There is also background SLA logic. Open appeals can trigger reminders, become stale, and escalate to the team when deadlines are missed. The analytics view gives teams a picture of response time, outcome breakdown, SLA compliance, rule distribution, and reviewer handling.

What was hard

The hardest part was keeping the product useful without turning it into over-automation. Ban appeals are sensitive; software should not pretend to be the judge. AppealFlow automates the structure around the decision, not the decision itself. Mods stay responsible for the outcome, while the app makes sure the process is visible, consistent, and finished.

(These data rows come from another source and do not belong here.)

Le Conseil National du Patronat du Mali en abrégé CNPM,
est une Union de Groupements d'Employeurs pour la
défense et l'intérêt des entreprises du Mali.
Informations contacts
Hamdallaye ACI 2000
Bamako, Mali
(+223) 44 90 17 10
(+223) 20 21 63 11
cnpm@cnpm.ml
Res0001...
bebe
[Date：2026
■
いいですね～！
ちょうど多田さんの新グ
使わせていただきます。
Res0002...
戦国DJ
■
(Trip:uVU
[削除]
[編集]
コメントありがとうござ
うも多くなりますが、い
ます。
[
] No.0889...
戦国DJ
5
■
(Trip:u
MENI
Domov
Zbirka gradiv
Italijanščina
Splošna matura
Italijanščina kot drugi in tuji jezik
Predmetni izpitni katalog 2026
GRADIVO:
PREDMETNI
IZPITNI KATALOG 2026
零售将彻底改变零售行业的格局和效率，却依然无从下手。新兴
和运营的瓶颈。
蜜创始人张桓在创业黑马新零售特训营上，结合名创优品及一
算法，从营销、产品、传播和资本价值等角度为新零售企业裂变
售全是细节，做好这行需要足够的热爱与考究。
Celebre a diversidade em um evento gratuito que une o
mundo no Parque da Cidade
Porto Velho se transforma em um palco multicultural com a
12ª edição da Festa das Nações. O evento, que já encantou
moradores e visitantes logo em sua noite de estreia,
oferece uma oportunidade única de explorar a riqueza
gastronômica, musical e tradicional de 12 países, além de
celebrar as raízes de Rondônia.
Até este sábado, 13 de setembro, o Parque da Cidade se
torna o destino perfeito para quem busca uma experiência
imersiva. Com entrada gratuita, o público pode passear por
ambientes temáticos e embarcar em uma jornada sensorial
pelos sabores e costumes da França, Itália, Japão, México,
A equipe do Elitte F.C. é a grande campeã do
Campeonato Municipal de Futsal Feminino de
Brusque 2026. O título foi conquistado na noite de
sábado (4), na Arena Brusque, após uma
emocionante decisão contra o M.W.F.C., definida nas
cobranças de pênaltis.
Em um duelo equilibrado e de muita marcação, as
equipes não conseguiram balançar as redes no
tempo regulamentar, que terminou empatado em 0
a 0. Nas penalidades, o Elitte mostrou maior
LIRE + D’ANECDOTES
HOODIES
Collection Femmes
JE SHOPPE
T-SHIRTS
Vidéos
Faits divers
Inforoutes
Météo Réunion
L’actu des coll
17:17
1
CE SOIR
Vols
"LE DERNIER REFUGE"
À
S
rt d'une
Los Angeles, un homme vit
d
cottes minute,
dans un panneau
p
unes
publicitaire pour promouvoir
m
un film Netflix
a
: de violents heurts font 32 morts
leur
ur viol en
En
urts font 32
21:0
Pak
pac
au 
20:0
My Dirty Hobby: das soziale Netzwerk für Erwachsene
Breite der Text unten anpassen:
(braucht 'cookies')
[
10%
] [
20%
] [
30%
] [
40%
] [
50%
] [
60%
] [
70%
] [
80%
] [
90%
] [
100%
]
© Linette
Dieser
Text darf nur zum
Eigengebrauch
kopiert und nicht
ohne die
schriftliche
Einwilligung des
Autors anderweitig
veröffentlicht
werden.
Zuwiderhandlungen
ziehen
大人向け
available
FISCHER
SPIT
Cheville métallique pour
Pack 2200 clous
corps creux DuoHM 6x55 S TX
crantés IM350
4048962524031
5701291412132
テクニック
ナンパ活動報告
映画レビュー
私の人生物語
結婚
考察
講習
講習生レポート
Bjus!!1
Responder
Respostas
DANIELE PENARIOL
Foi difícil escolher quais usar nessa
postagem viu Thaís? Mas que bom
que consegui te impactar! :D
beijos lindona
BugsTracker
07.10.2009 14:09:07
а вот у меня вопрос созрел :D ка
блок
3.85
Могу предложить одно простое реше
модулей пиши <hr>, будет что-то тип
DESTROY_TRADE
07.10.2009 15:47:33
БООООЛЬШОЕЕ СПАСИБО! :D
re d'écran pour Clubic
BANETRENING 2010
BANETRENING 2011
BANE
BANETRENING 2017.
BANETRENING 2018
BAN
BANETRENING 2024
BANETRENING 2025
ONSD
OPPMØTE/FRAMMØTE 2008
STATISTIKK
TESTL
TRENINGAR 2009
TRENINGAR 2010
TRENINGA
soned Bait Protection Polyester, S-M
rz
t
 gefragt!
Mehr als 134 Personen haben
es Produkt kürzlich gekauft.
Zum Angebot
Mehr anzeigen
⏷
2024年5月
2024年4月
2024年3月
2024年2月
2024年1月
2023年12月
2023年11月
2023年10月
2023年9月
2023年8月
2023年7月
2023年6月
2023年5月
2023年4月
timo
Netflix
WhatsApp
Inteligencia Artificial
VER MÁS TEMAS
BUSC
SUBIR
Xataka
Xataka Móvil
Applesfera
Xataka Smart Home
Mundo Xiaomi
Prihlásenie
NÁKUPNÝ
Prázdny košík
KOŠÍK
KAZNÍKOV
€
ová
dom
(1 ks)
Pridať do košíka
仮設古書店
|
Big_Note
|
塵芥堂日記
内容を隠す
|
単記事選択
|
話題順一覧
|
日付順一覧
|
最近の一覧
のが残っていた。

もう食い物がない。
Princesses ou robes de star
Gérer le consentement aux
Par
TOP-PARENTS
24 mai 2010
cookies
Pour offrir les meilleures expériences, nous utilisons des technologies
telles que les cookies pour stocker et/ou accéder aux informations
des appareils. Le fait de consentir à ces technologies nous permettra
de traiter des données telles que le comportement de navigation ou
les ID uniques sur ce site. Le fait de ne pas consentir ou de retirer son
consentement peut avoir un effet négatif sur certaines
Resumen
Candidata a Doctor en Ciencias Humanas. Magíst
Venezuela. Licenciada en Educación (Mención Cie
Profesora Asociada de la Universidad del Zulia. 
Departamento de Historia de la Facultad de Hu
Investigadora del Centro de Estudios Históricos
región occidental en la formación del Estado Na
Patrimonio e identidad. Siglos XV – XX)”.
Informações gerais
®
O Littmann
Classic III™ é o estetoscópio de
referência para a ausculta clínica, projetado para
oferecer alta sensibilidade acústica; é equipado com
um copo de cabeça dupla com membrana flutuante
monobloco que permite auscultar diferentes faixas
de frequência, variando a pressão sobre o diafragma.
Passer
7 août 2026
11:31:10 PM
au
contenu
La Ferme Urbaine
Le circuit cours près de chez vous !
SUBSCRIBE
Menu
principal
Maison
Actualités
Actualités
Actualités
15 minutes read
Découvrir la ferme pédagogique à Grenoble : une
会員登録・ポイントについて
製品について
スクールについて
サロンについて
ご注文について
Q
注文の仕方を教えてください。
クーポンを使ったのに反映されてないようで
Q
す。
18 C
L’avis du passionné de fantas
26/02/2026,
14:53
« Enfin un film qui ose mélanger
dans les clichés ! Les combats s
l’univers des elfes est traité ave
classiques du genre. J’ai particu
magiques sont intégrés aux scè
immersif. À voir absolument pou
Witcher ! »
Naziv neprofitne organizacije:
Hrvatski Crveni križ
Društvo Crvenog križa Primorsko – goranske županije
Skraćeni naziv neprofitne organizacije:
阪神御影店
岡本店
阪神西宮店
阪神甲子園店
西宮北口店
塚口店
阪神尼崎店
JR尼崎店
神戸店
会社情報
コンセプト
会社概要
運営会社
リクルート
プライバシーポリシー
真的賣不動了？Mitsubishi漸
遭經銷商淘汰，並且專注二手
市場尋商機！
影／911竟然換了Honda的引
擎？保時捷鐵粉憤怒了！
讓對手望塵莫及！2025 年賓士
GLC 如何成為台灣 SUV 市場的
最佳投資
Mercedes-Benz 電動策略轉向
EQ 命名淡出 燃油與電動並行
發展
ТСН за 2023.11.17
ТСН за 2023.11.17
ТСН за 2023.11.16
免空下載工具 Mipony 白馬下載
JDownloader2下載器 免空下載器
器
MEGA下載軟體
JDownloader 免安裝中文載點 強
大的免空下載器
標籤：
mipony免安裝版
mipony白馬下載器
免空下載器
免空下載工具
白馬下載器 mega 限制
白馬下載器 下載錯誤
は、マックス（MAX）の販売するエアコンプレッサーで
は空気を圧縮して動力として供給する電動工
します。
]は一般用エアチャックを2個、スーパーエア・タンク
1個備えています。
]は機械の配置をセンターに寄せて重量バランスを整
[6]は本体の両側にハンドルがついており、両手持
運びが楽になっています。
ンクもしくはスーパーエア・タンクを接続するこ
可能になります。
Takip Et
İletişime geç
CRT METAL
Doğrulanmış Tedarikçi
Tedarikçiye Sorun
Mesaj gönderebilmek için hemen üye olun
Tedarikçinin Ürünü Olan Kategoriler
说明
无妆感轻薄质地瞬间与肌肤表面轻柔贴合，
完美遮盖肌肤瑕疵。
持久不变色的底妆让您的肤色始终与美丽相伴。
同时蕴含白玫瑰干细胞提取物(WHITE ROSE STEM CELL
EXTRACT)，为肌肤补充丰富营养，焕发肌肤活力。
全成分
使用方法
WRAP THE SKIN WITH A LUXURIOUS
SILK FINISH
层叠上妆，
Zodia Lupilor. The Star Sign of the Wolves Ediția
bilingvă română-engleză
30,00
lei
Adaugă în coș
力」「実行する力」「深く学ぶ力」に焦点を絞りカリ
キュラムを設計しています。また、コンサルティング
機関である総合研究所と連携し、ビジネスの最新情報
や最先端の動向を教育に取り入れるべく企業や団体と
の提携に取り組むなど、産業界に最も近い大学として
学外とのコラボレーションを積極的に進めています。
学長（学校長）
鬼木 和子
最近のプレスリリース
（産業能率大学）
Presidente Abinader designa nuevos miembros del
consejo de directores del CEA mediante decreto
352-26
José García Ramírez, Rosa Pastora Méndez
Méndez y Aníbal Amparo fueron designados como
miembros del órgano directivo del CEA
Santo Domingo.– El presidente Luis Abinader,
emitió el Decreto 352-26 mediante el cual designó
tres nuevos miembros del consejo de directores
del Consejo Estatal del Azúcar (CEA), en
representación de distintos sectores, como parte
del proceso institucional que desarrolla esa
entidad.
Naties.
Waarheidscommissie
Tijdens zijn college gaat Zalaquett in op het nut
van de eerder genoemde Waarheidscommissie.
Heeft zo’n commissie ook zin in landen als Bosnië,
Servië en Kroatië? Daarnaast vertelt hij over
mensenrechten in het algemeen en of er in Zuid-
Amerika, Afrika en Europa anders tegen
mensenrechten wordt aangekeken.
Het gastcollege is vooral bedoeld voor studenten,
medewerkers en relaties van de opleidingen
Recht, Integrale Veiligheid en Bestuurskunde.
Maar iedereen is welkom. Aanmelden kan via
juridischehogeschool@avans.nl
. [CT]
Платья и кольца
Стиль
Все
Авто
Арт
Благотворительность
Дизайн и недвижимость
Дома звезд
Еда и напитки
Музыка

The other challenge was keeping the interface practical. A mod dashboard can easily become a generic admin panel. The goal here was a desk that explains what needs attention, why it matters, and what action is safe to take next.

Why it matters

For busy communities, AppealFlow can save real moderator time by removing repeated context digging and response drafting. More importantly, it improves trust. Users may still receive an upheld decision, but they know the appeal was received, reviewed, and answered.

It also gives teams a feedback loop they usually do not have. If one rule creates most appeals, or a meaningful percentage of bans are reduced or overturned, that is a signal. The community can use that signal to clarify rules, improve enforcement consistency, and reduce future conflict.